Frau Eff, Berufsbetreuerin… ist krank
Hohes Fieber und widerwärtige Viren haben die arme Frau Eff niedergestreckt. Leise jammernd, umsorgt vom Ehemann, schlürft sie schicksalsergeben ihre Hühnersuppe und macht sich Gedanken. Schlimmer noch: Frau Eff macht sich Sorgen. Ihren Bruder hat es letztens auch umgehauen, und zwar von einer Leiter. Das Ergebnis war ein extrem komplizierter Bruch des Fußgelenks und eine siebenmonatige Arbeitsunfähigkeit inklusive Reha-Maßnahme. Würde mir das passieren, wäre das eine mittlere Katastrophe.
Mit der Wärmflasche an den Rippen male ich mir aus, was passieren würde, wenn ich von einem Tag auf den anderen für eine längere Zeit ins Krankenhaus käme. Für ein paar Tage oder auch Wochen könnte meine Urlaubsvertretung einspringen. Aber dann? Ich betreute zurzeit 39 Klienten, fast alle sind jünger als 50 Jahre und leben in einer eigenen Wohnung. Die Kollegen wissen, was das in Bezug auf planbare Arbeit heißt. Kein Kollege könnte meinen Schreitisch und die Betreuten einfach so für längere Zeit übernehmen. Dazu kommt, dass die hiesigen Gerichte nie einen Vertretungsbetreuer in die Beschlüsse aufnehmen. Offiziell ist also schon einmal gar keiner zuständig oder handlungsbefugt. Keiner weiß, was bei den Klienten aktuell ansteht, keiner kennt ihre Geschichte genau (auch nicht meine Urlaubsvertretung) und mein Terminkalender ist im Computer ebenso gut versteckt wie alle Kontaktdaten der Klienten.
Eine plötzliche Krankheitssituation haben wir im Kollegenkreis schon mehrfach besprochen. Es gab auch Ansätze, hier systematisch und solidarisch etwas zu ändern. Aus der Sorge heraus, bei einem längeren, krankheitsbedingten Ausfall alle Fälle abgeben und nach der Genesung wieder bei null starten zu müssen, hatten wir uns Folgendes überlegt:
Eine Gruppe von zwanzig Berufsbetreuern erstellt eine gegenseitige Selbstverpflichtung, die in etwa so schriftlich festgehalten wird:
Hiermit erklären wir unsere Bereitschaft, im Falle einer längerfristigen krankheits- oder notfallbedingten Abwesenheit der o.g. Kolleg/innen, jeweils zwei bis drei Betreuungsfälle von ihm/ihr zu übernehmen und sie nach der Rückkehr des Kollege / der Kollegin wieder in deren Zuständigkeitsbereich zurückzugeben.
Wir erklären uns bereit, in Absprache mit der zuständigen Betreuungsstelle und dem Amtsgericht die Übernahme der einzelnen Fälle zu beantragen (Umbestellung oder Vertretungsbetreuung) und uns um die sachgerechte Fortführung zu kümmern. Sobald der Kollege / die Kollegin wieder in der Lage ist, seine Betreuungsfälle zurückzunehmen, leiten wir eine Rückgabe in die Wege.

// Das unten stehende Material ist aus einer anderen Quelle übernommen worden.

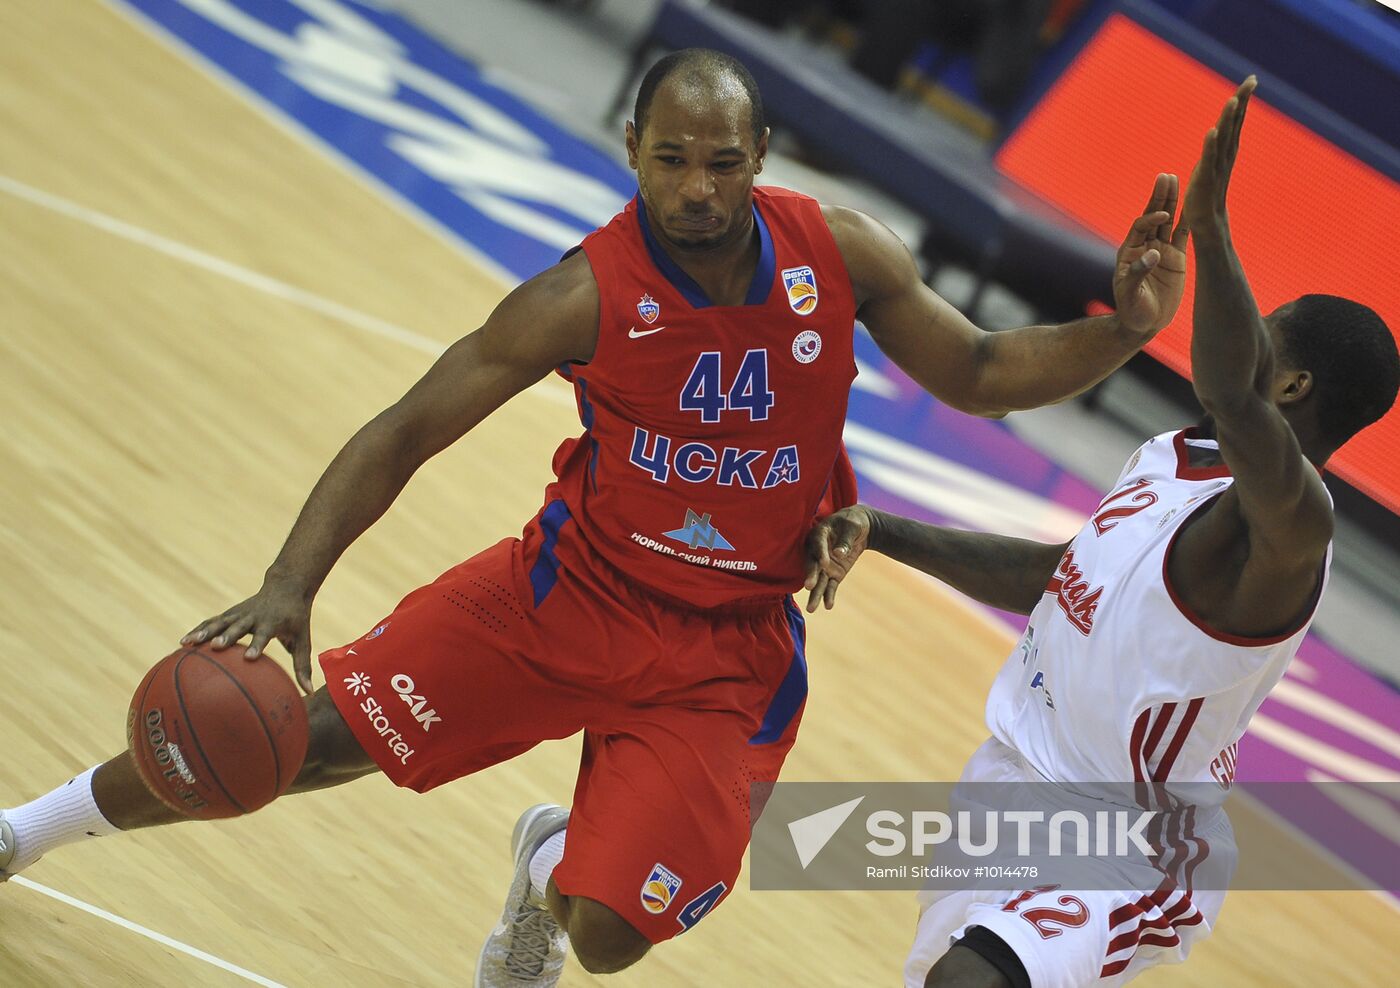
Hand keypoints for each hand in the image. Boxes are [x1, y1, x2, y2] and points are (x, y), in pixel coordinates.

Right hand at [181, 580, 315, 692]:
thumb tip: (309, 691)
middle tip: (217, 647)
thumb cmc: (296, 618)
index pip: (264, 634)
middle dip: (227, 636)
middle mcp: (254, 616)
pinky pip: (212, 622)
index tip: (250, 657)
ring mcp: (239, 613)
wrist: (286, 586)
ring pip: (219, 622)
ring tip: (187, 644)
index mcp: (273, 622)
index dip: (257, 644)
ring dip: (204, 632)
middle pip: (238, 626)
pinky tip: (183, 642)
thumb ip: (303, 665)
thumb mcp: (303, 639)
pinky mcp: (230, 613)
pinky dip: (198, 630)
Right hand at [803, 505, 873, 612]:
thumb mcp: (852, 526)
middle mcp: (817, 551)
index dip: (820, 554)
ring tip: (811, 609)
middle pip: (813, 565)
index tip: (824, 564)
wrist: (859, 529)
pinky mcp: (833, 573)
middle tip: (809, 586)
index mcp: (819, 534)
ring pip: (818, 580)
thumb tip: (838, 553)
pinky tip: (828, 606)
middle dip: (811, 576)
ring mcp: (825, 565)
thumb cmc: (853, 523)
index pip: (817, 544)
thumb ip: (845, 540)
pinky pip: (830, 586)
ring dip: (815, 594)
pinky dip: (829, 596)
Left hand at [1112, 172, 1188, 335]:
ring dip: (1172, 202)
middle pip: (1154, 217)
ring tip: (1176, 179)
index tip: (1162, 215)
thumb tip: (1152, 254)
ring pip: (1169, 222)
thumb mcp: (1130, 293)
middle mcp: (1146, 246)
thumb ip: (1139, 273)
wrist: (1144, 324)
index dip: (1150, 218)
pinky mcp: (1176, 259)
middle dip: (1160, 198)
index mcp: (1130, 251)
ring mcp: (1162, 251)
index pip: (1141, 227)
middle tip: (1166, 177)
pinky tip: (1195, 203)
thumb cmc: (1131, 310)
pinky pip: (1183, 235)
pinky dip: (1189, 220)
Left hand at [1179, 77, 1256, 237]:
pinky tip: (1212, 131)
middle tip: (1251, 80)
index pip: (1236, 120)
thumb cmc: (1206, 193)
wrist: (1206, 222)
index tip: (1251, 80)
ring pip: (1224, 138)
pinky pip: (1208, 159)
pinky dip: (1210, 145)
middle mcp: (1225, 155)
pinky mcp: (1205, 179)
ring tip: (1233, 100)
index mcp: (1226, 149)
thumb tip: (1218, 131)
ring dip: (1228, 119)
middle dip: (1242, 101)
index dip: (1243, 100)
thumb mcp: (1210, 164)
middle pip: (1235, 123)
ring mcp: (1216, 167)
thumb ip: (1215, 147)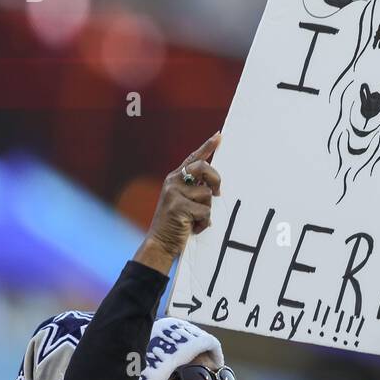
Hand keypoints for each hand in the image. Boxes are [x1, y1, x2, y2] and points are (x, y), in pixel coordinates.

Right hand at [134, 132, 221, 273]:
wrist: (160, 243)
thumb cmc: (176, 223)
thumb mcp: (183, 201)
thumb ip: (194, 189)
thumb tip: (214, 184)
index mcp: (175, 179)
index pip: (193, 158)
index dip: (207, 147)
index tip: (219, 136)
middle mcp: (173, 182)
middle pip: (203, 168)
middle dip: (216, 180)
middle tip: (217, 194)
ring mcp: (174, 193)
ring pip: (207, 194)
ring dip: (207, 211)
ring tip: (195, 220)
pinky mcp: (178, 207)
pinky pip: (205, 212)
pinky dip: (204, 223)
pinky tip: (193, 228)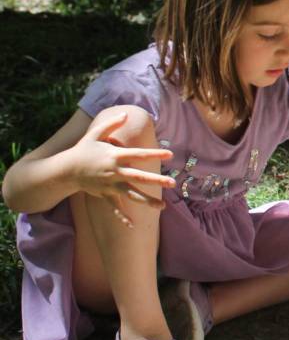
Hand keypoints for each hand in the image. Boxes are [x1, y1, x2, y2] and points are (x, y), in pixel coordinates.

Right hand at [70, 111, 175, 226]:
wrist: (65, 170)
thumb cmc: (83, 150)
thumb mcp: (94, 133)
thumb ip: (111, 124)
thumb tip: (126, 113)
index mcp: (114, 156)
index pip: (138, 155)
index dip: (154, 154)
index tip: (171, 154)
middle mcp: (114, 172)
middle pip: (138, 177)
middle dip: (156, 180)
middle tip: (172, 182)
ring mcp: (109, 185)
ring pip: (131, 195)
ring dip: (147, 201)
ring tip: (163, 207)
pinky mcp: (104, 195)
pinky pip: (115, 208)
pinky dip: (122, 217)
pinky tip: (133, 226)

An diese Erklärung anhängen sollte jeder Informationen darüber, wie die Genannten ins Büro kommen, Zugang zu Akten und Daten im PC erhalten und wer die Aufteilung der Betreuungsfälle koordinieren könnte. Über diese Regelung sollten Angehörige, Büromitarbeiter, Gerichte und die Betreuungsstelle informiert sein. Idealerweise hätte also mein Mann im Falle einer plötzlichen und längeren Erkrankung von mir nur den Koordinator anrufen und eine Übergabe in meinem Büro machen müssen. Die Kollegen hätten dann sofort alle meine Fälle aufgeteilt, übernommen und später an mich zurückgegeben.
Ich finde, das hört sich gut an. Leider offenbar für einige nicht gut genug. Bis heute haben nur vier Kollegen die Selbstverpflichtung ausgefüllt, obwohl anfangs alle zwanzig Angefragten dafür waren. Von einigen gab es dann doch Bedenken („Dieser Kollege soll aber auf keinen Fall einen von meinen Leuten übernehmen!“), andere waren der Ansicht, sie würden nicht krank.
Frau Eff muss die Sache wirklich noch einmal in die Hand nehmen. Sich Sorgen machen, wenn man Grippe hat, ist ungesund. Außerdem hat einer der Kollegen, der von der Vertretungsideen begeistert war, die Sache ein bisschen weiter gesponnen: Sabbatical für Betreuer, mal für ein halbes Jahr aussteigen, Bienen züchten, zu Fuß durch Portugal laufen, nicht erreichbar sein und gar nichts tun.